AI, Machine Learning (ML) and Deep Learning (DL) are all the hype these days, and for good reason. By now we know progress in AI accelerated over the past decade thanks to a convergence of factors including Big Data and compute power. And results are impressive as a recent Economist article highlights:
In February 2015 DeepMind published a paper in Nature describing a reinforcement-learning system capable of learning to play 49 classic Atari video games, using just the on-screen pixels and the game score as inputs, with its output connected to a virtual controller. The system learned to play them all from scratch and achieved human-level performance or better in 29 of them.
Over the next two years, many businesses will continue ramping up their ML/DL initiatives with the hope of improving every aspect of their business performance. These companies will follow a path similar to Major League Baseball’s pursuit of sabermetrics, or Wall Street’s appetite for algorithmic trading.
I think at some point in 2018, the latest wave of AI hype will peak and begin receding thereafter. Ongoing issues with model accuracy, as well as high costs required to operate less-than-stellar model performance will be two of the primary reasons behind this. I also believe decision-makers will feel increasingly vulnerable as AI effectively detaches them from understanding and refining the theories underlying their business performance.

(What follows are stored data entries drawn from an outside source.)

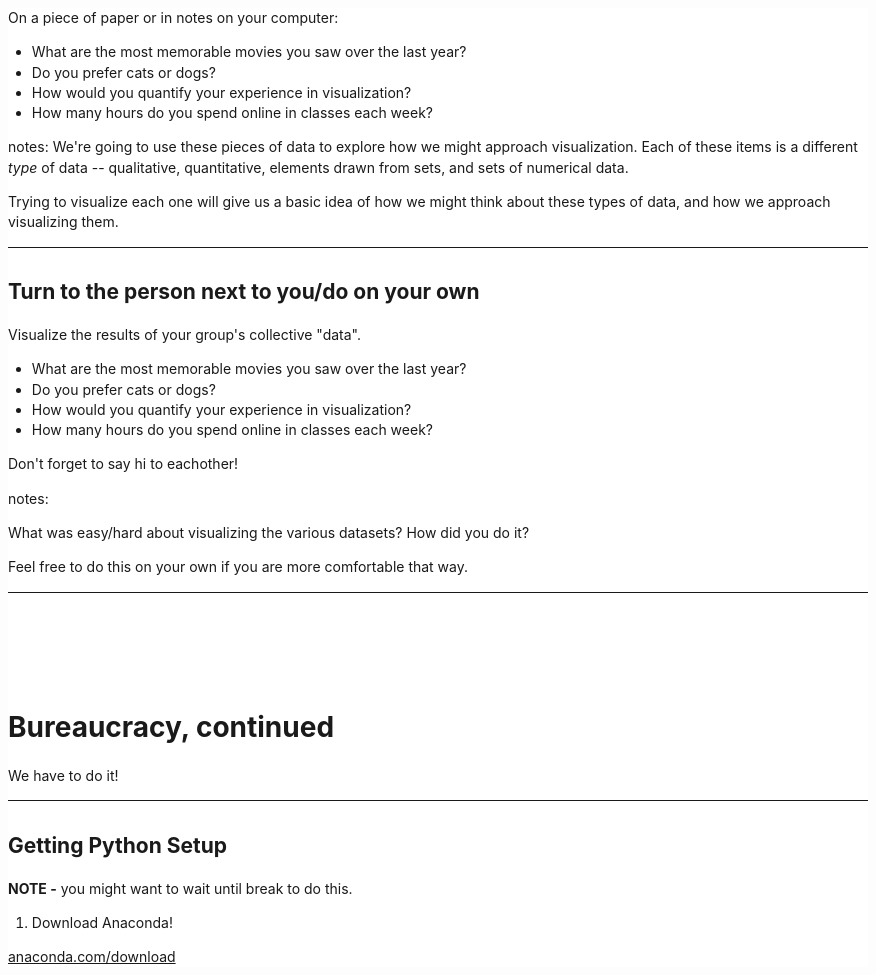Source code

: On a piece of paper or in notes on your computer:

* What are the most memorable movies you saw over the last year?
* Do you prefer cats or dogs?
* How would you quantify your experience in visualization?
* How many hours do you spend online in classes each week?

notes:
We're going to use these pieces of data to explore how we might approach
visualization.  Each of these items is a different *type* of data --
qualitative, quantitative, elements drawn from sets, and sets of numerical
data.

Trying to visualize each one will give us a basic idea of how we might think
about these types of data, and how we approach visualizing them.

---

## Turn to the person next to you/do on your own

Visualize the results of your group's collective "data".

* What are the most memorable movies you saw over the last year?
* Do you prefer cats or dogs?
* How would you quantify your experience in visualization?
* How many hours do you spend online in classes each week?

Don't forget to say hi to eachother!


notes:

What was easy/hard about visualizing the various datasets?  How did you do it?

Feel free to do this on your own if you are more comfortable that way.


---

<br />
<br />
<br />

# Bureaucracy, continued

We have to do it!

---

## Getting Python Setup

**NOTE -** you might want to wait until break to do this.

 1. Download Anaconda!
 
[anaconda.com/download](anaconda.com/download)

This will usher in a new period of enlightenment where companies adjust their be-all-end-all expectations of AI in favor of empowering their people to effectively coexist with AI. This will be good news for workers too as Tyler Cowen suggests in Average is Over:
As intelligent-analysis machines become more powerful and more commonplace, the most obvious and direct beneficiaries will be the humans who are adept at working with computers and with related devices for communications and information processing. If a laborer can augment the value of a major tech improvement by even a small bit, she will likely earn well. This imbalance in technological growth will have some surprising implications. The key questions will be: Are you good at working with intelligent machines or not? If the answer is yes, then your wage and labor market prospects are likely to be cheery. If the answer is no, but you have an unusual ability to spot, recruit, and direct those who work well with computers, then the contemporary world will make you rich.